28 February 2013

We’ve not had Ed Sheeran at number one yet—that pleasure is still a year away—but ‘Let Her Go’ can serve as our entrée to Ed-ism. Passenger’s chart-topping profile in early 2013 came in great part from supporting Sheeran on his Irish tour that January. So, there’s a good deal of similar baggy-jumper sensitive-busker folk-pop content here, and if you’re an Ed Sheeran shopper then for you that’s happy days.

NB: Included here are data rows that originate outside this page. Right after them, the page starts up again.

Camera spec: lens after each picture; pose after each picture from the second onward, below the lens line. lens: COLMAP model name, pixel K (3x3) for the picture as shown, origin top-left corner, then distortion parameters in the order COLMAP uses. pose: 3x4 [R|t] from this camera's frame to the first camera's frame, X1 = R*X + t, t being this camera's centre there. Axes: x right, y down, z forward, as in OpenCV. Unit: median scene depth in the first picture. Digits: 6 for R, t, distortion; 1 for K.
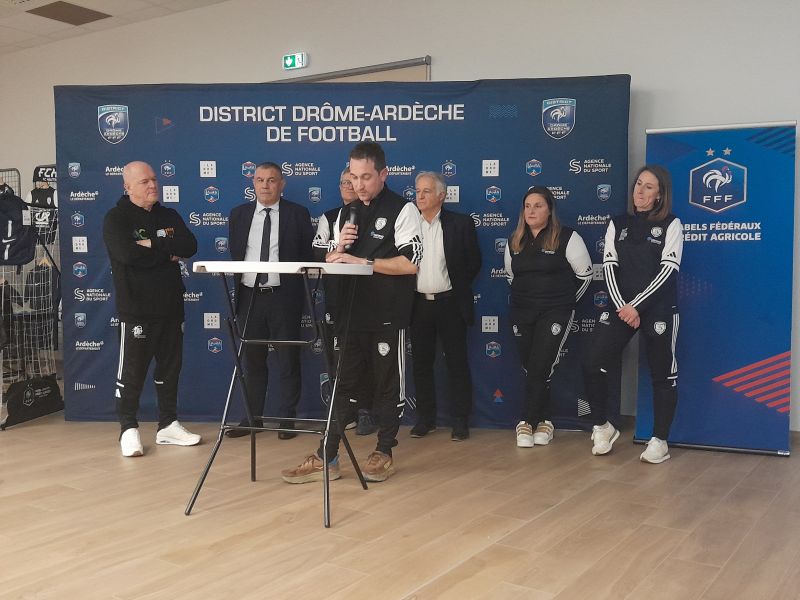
lens RADIAL K [[815.8, 0, 402.3], [0, 815.8, 311.6], [0, 0, 1]] dist [0.169831, -0.457145]
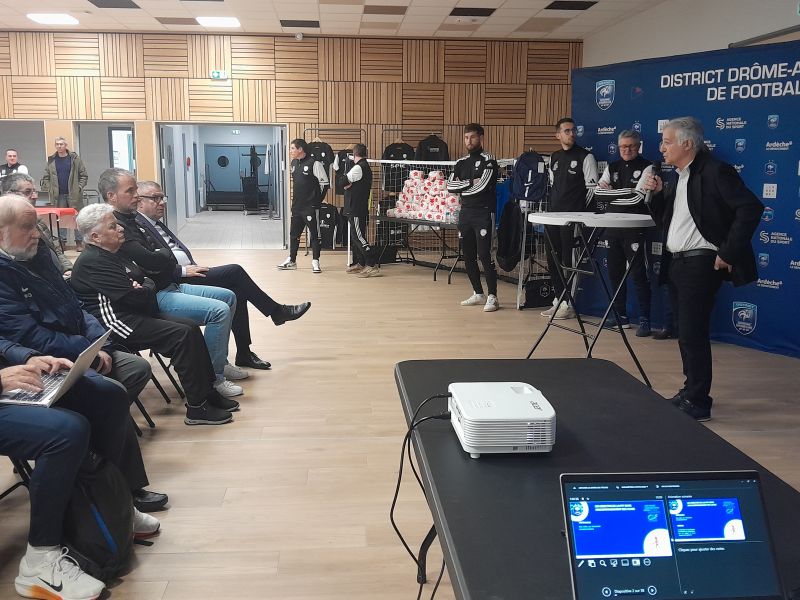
lens RADIAL K [[807.6, 0, 401.2], [0, 807.6, 299.1], [0, 0, 1]] dist [0.163398, -0.264467]
pose [[0.621208, 0.131732, -0.772494, 0.520691], [-0.051053, 0.990479, 0.127849, -0.053467], [0.781981, -0.039982, 0.622019, -0.094930]]
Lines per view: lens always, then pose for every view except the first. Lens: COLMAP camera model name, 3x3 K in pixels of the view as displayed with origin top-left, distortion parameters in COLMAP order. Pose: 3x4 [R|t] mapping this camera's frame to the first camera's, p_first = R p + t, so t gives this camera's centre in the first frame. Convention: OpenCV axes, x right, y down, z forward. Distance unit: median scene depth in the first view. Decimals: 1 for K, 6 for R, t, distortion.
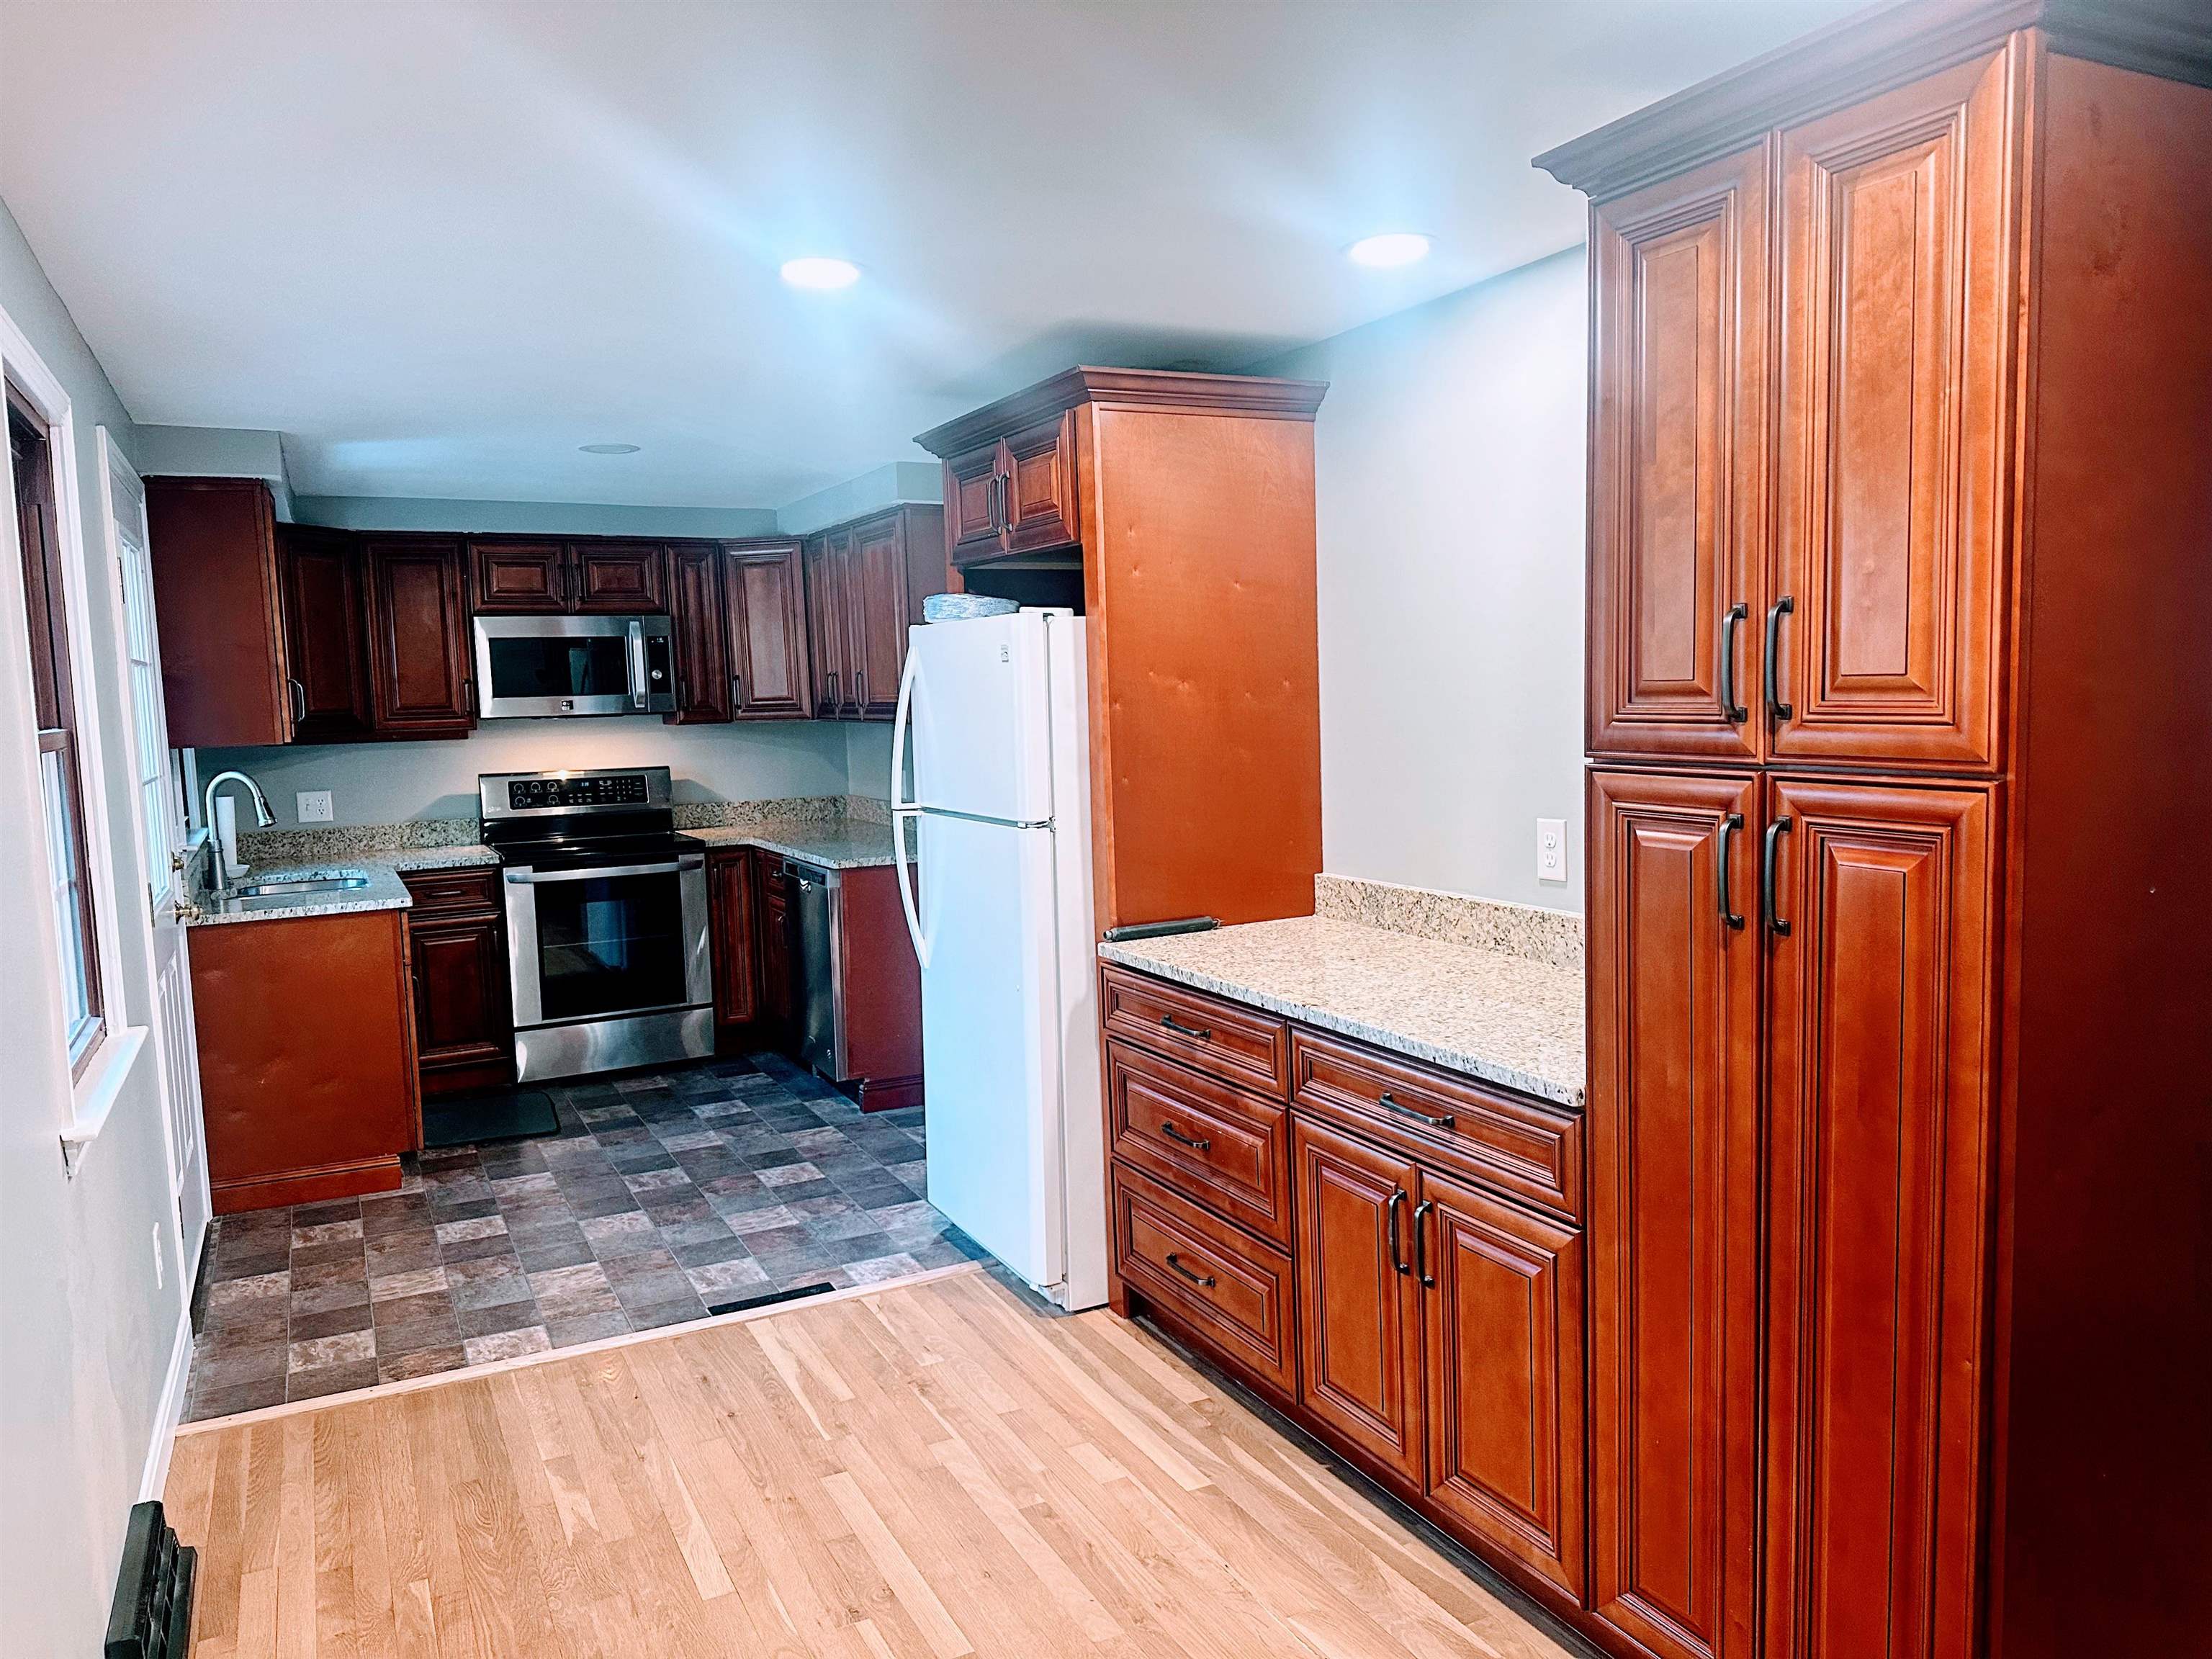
lens RADIAL K [[1553.5, 0, 1085.1], [0, 1553.5, 829.9], [0, 0, 1]] dist [0.005974, -0.002713]
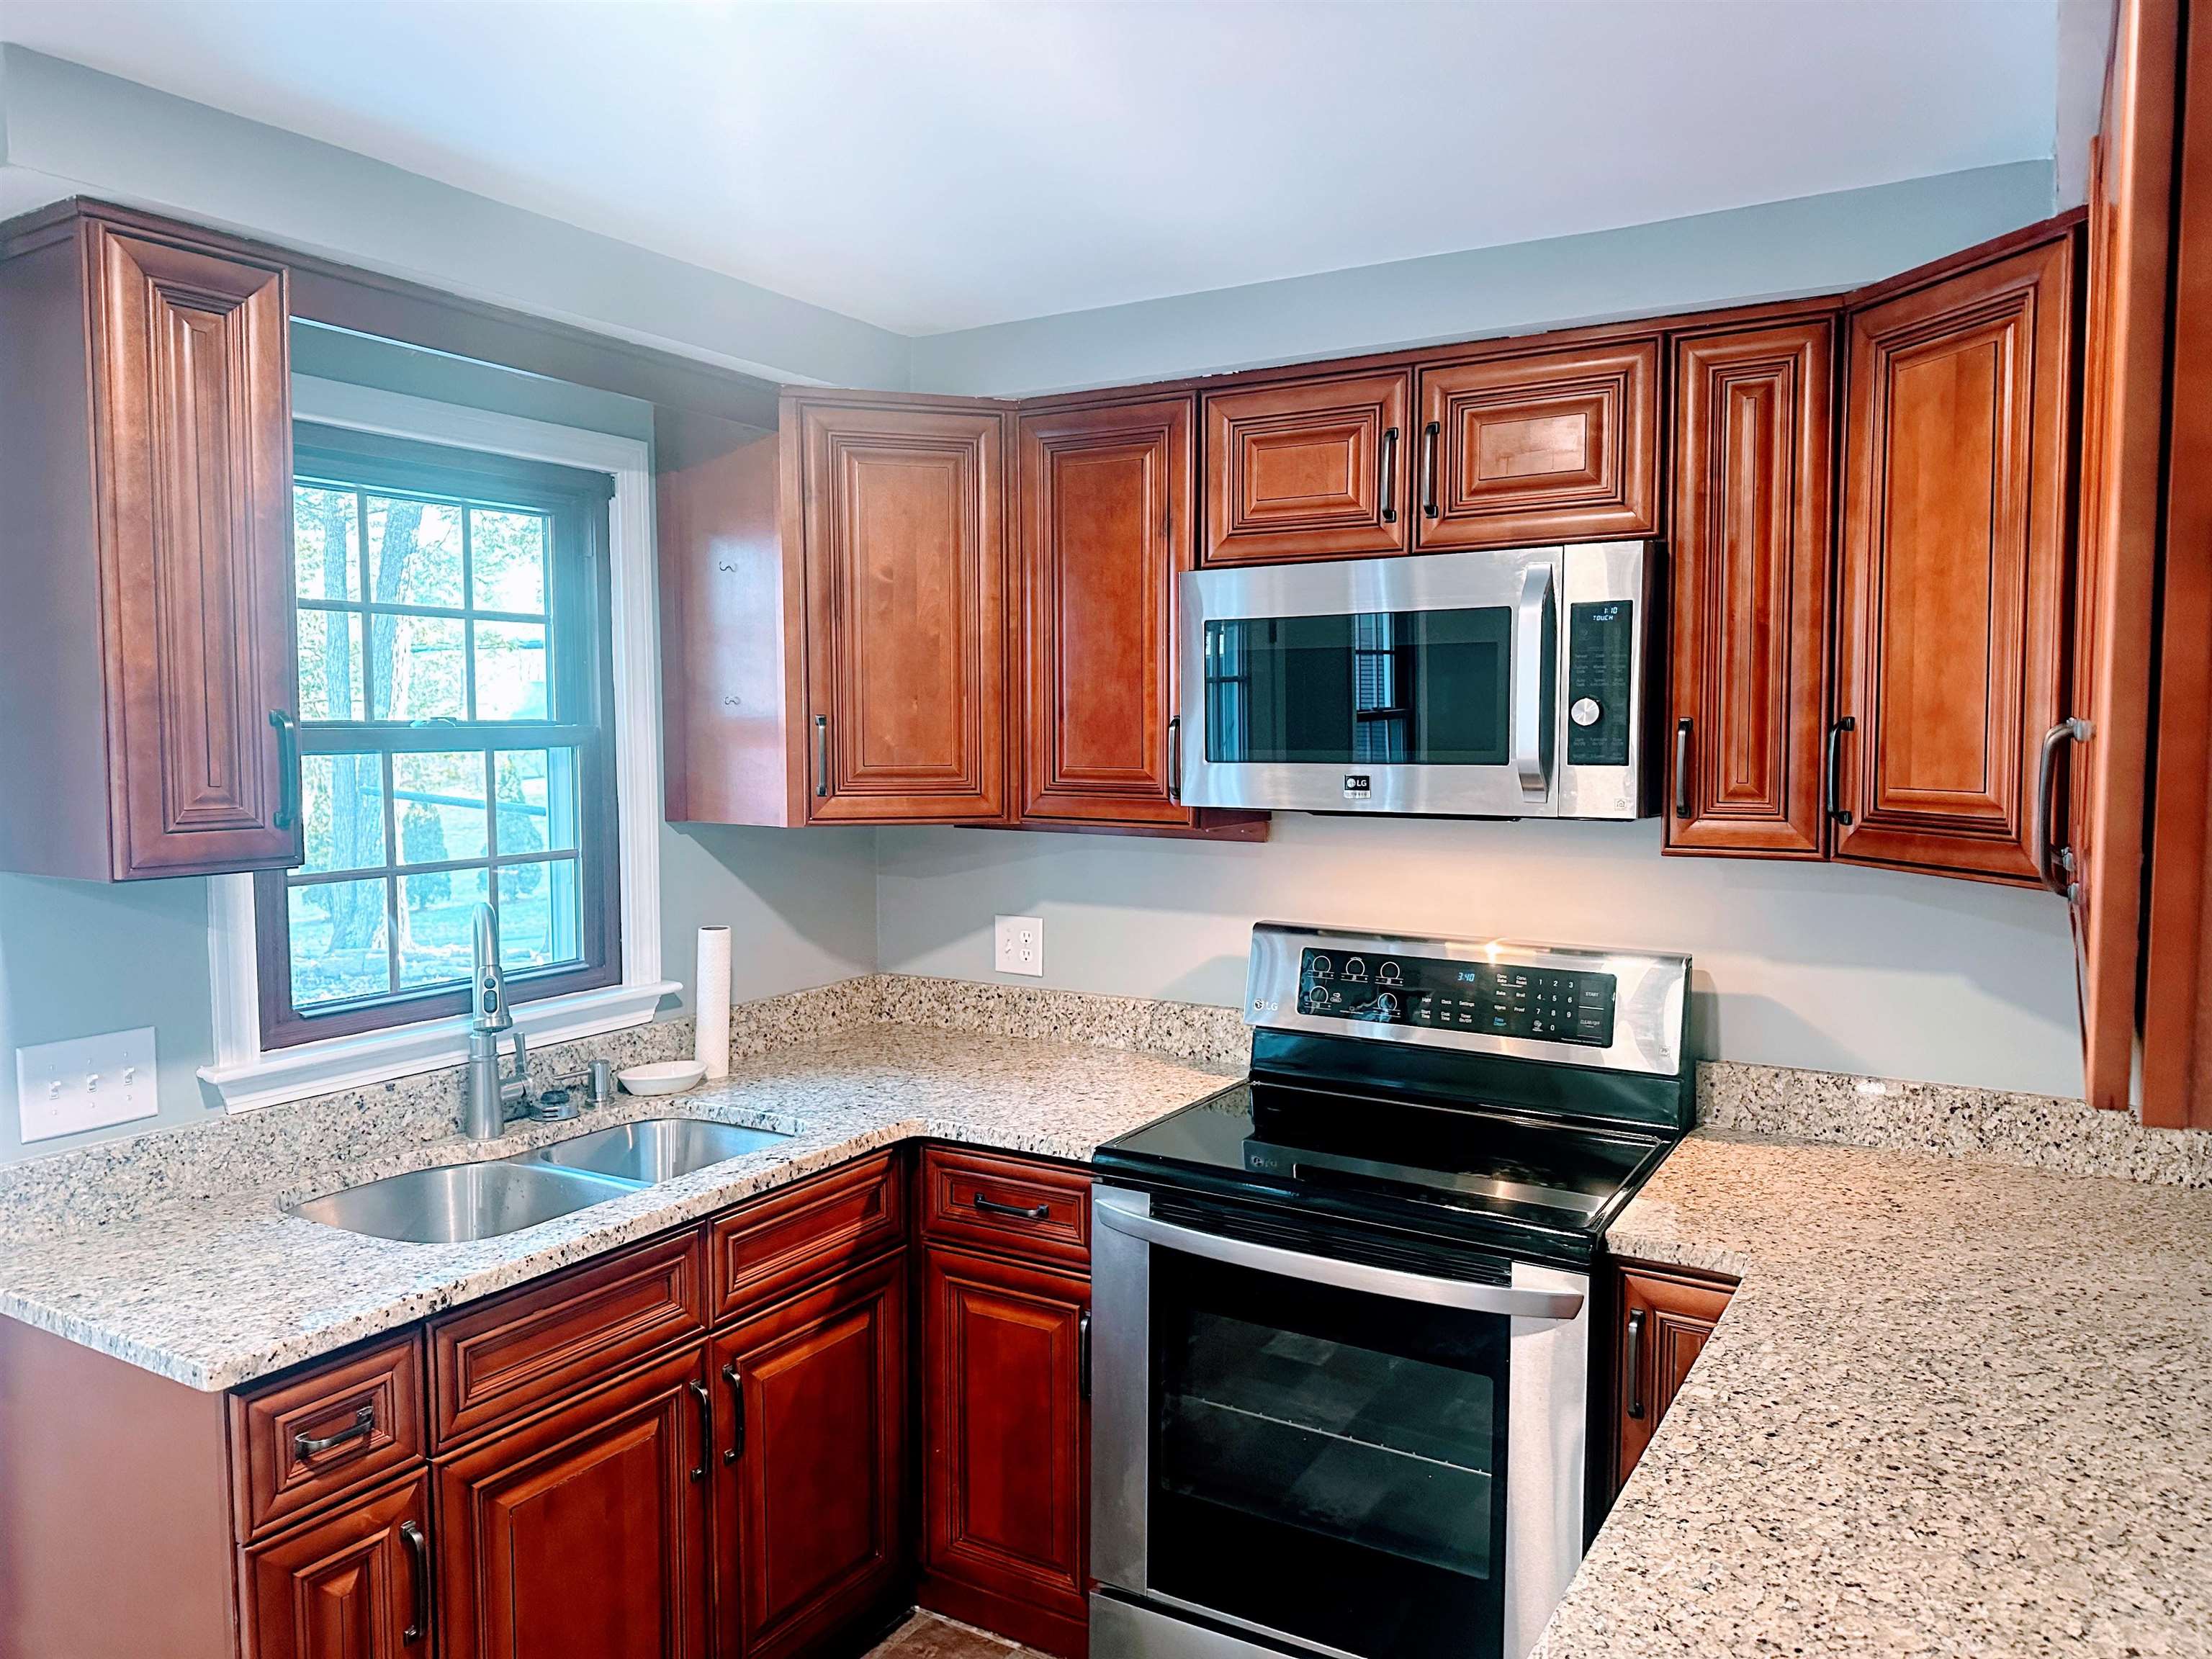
lens RADIAL K [[1553.5, 0, 1085.1], [0, 1553.5, 829.9], [0, 0, 1]] dist [0.005974, -0.002713]
pose [[0.531099, 0.090918, -0.842418, -0.039613], [-0.085303, 0.994912, 0.053597, -0.081498], [0.843005, 0.043395, 0.536152, 0.710429]]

For the rest of us, ‘Let Her Go’ is not just Ed Sheeran, but bad Ed Sheeran. Mike Rosenberg’s falsetto quacking is a bizarre singing style that grates my teeth in a way nothing else has since James Blunt’s whinnying on ‘You’re Beautiful’. It also shares that song’s creepily possessive male-privilege slant towards women; maybe you didn’t “let her go” but instead she chose to leave your sorry ass post-haste with no forwarding address. Add to that the rinky-dink piano intro, and the whole effect is also akin to the infantilising purée of Owl City’s ‘Fireflies’. Again, for some people these are their Spotify playlists and for the rest of us they’re our first-date dealbreakers. And the video (below) of concert set-up and footage leans into my old ’00s bugbear of performative authenticity. Stop the record, I want to get off.